** Opening Document text block **
← All recent judgments
Supreme Court of India10 March 20262026 INSC 217

Pooranmal v. State of Rajasthan

Bench of 3 · Justice Vikram Nath, Justice Sandeep Mehta, Justice N.V. Anjaria

Why it matters

Listen

Defence counsel in murder trials relying on electronic evidence and FSL reports should immediately scrutinise (a) whether the Section 65-B/BSA Section 63 certificate has been formally proved — its absence renders call records wholly inadmissible regardless of nodal officer testimony — and (b) whether the prosecution has established an unbroken chain of custody for muddamal articles; any discrepancy in malkhana records can be used to neutralise FSL reports entirely.

Summary

Pooranmal was convicted by the Additional Sessions Judge, Bhilwara, along with co-accused Ladu Lal for the murder of Ladu Lal's wife, Smt. Aruna, under Sections 302/34 and 201 IPC, and sentenced to life imprisonment. The High Court of Rajasthan at Jodhpur affirmed the conviction. Ladu Lal's SLP was dismissed in limine by the Supreme Court. Pooranmal, unable to appeal earlier owing to poverty and lack of legal access, filed the present Criminal Appeal (No. 1266 of 2026) through legal aid — a delay of 2,749 days, which was condoned. The prosecution's case against Pooranmal rested entirely on three circumstantial strands: call detail records showing frequent contact with Ladu Lal around the time of the incident; recovery of a blood-stained shirt (FSL-confirmed blood group O, matching the deceased); and recovery of Rs. 46,000/- in currency notes allegedly paid as consideration for the murder.

Allowed. The Supreme Court set aside the conviction on all three limbs. First, the currency note recovery was held doubtful — the amount sealed as Rs. 46,000/- was counted in court as Rs. 46,145/-, and in any event mere possession of currency notes, without cogent evidence of a nexus to the crime, cannot constitute an incriminating circumstance. Second, the blood-stained shirt recovery was found unreliable: it was improbable that a free man would meticulously conceal rather than destroy or wash the shirt; and critically, the chain of custody was broken — the malkhana register (Ex. D-3) showed the muddamal articles were sent out on 12th March 2010, yet PW.19 and PW.16 gave contradictory accounts, with PW.16 denying any movement before 18th March 2010. Relying on Karandeep Sharma alias Razia alias Raju v. State of Uttarakhand [2025 SCC OnLine SC 773] and Allarakha Habib Memon v. State of Gujarat [(2024) 9 SCC 546], the Court held that a broken chain of custody renders the FSL report worthless, and that a matching blood group on a recovered article is not, by itself, sufficient to link the accused to the crime. Third, the call detail records were inadmissible: the mandatory certificate under Section 65-B of the Evidence Act [Section 63 of the BSA] was never proved, and oral evidence of the nodal officers (PW.23 and PW.24) cannot substitute for it — reaffirming Anvar P.V. v. P.K. Basheer [(2014) 10 SCC 473] and Arjun Panditrao Khotkar v. Kailash Kushanrao Gorantyal [(2020) 7 SCC 1].
** Closing Document text block **
Tasks for this exercise →
[A] List the earlier court decisions that the judgment summary names as authorities the Court relied on or reaffirmed, each with its citation.
[B] From the judgment summary, extract everything from "Defence counsel in" down to "FSL reports entirely.".
[C] Answer these from the judgment summary:
(i) How many days late was Pooranmal's appeal?
(ii) What sum was counted in court from the currency notes sealed as Rs. 46,000/-?
(iii) Which court affirmed the conviction?
** Opening Given entries block **
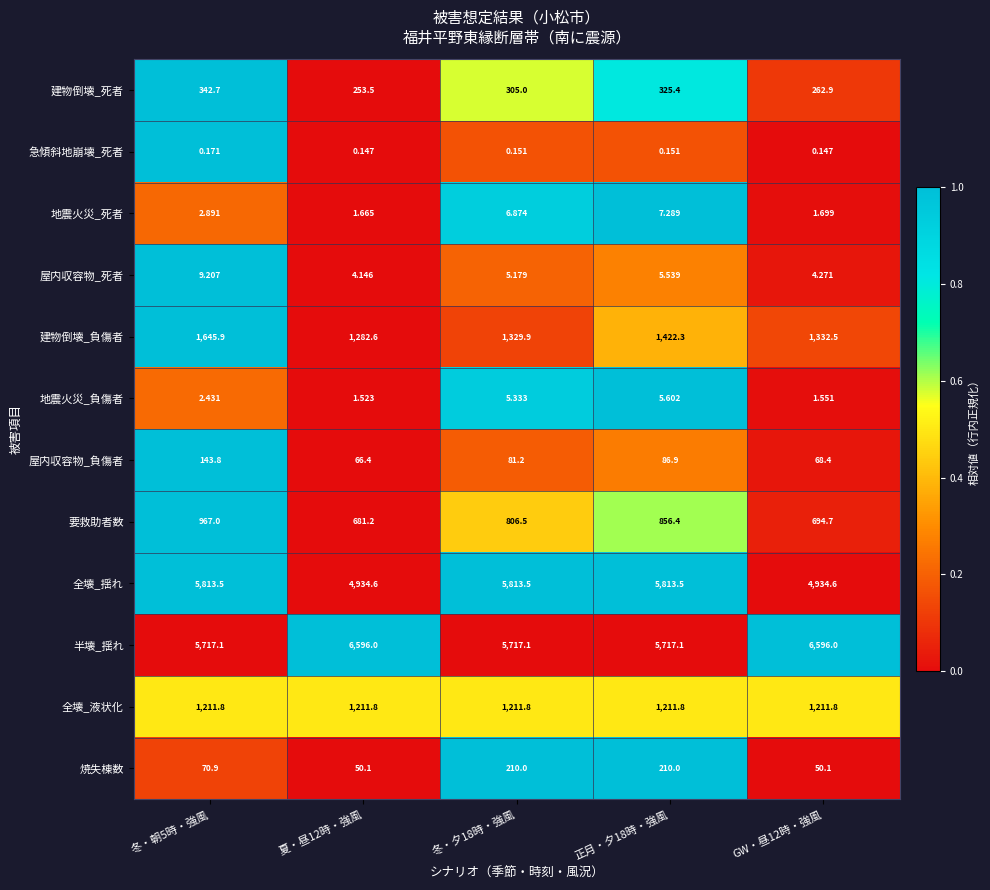

Is the value of 屋内収容物_負傷者 at 冬・朝5時・強風 greater than the value of 半壊_揺れ at GW・昼12時・強風?

No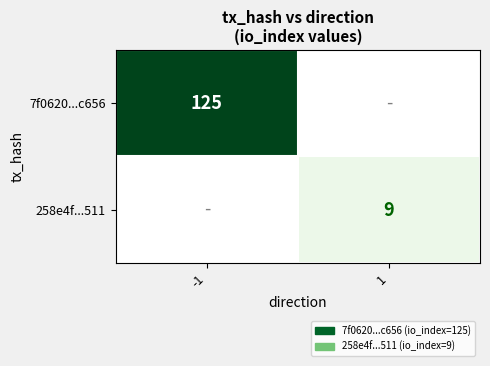

The 258e4f...511 series shows 13 at 1. True or false?

False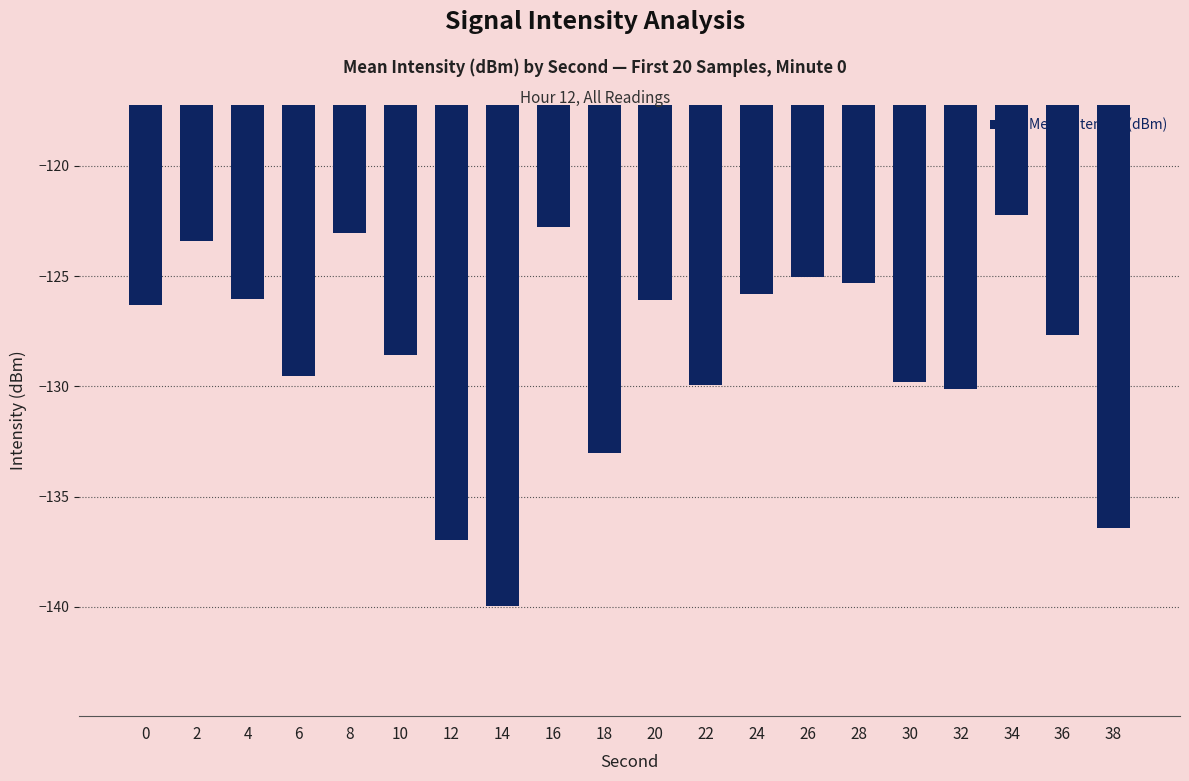

What is the difference between the second highest and minimum values?

17.2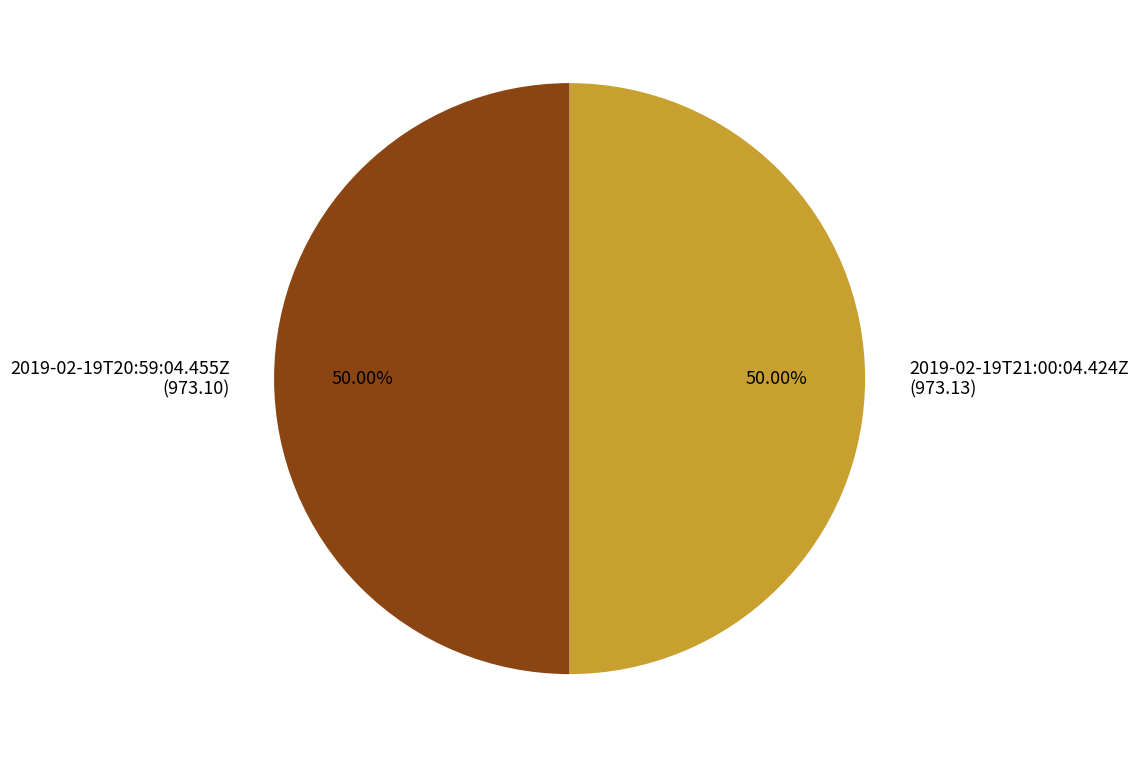

Combined, do 2019-02-19T21:00:04.424Z (973.13) and 2019-02-19T20:59:04.455Z (973.10) account for over 50%?

Yes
** Closing Given entries block **
Responses for each task →
[A]
Karandeep Sharma alias Razia alias Raju v. State of Uttarakhand [2025 SCC OnLine SC 773]
Allarakha Habib Memon v. State of Gujarat [(2024) 9 SCC 546]
Anvar P.V. v. P.K. Basheer [(2014) 10 SCC 473]
Arjun Panditrao Khotkar v. Kailash Kushanrao Gorantyal [(2020) 7 SCC 1]

[B]
Defence counsel in murder trials relying on electronic evidence and FSL reports should immediately scrutinise (a) whether the Section 65-B/BSA Section 63 certificate has been formally proved — its absence renders call records wholly inadmissible regardless of nodal officer testimony — and (b) whether the prosecution has established an unbroken chain of custody for muddamal articles; any discrepancy in malkhana records can be used to neutralise FSL reports entirely.

[C]
(i) 2,749 days
(ii) Rs. 46,145/-
(iii) The High Court of Rajasthan at Jodhpur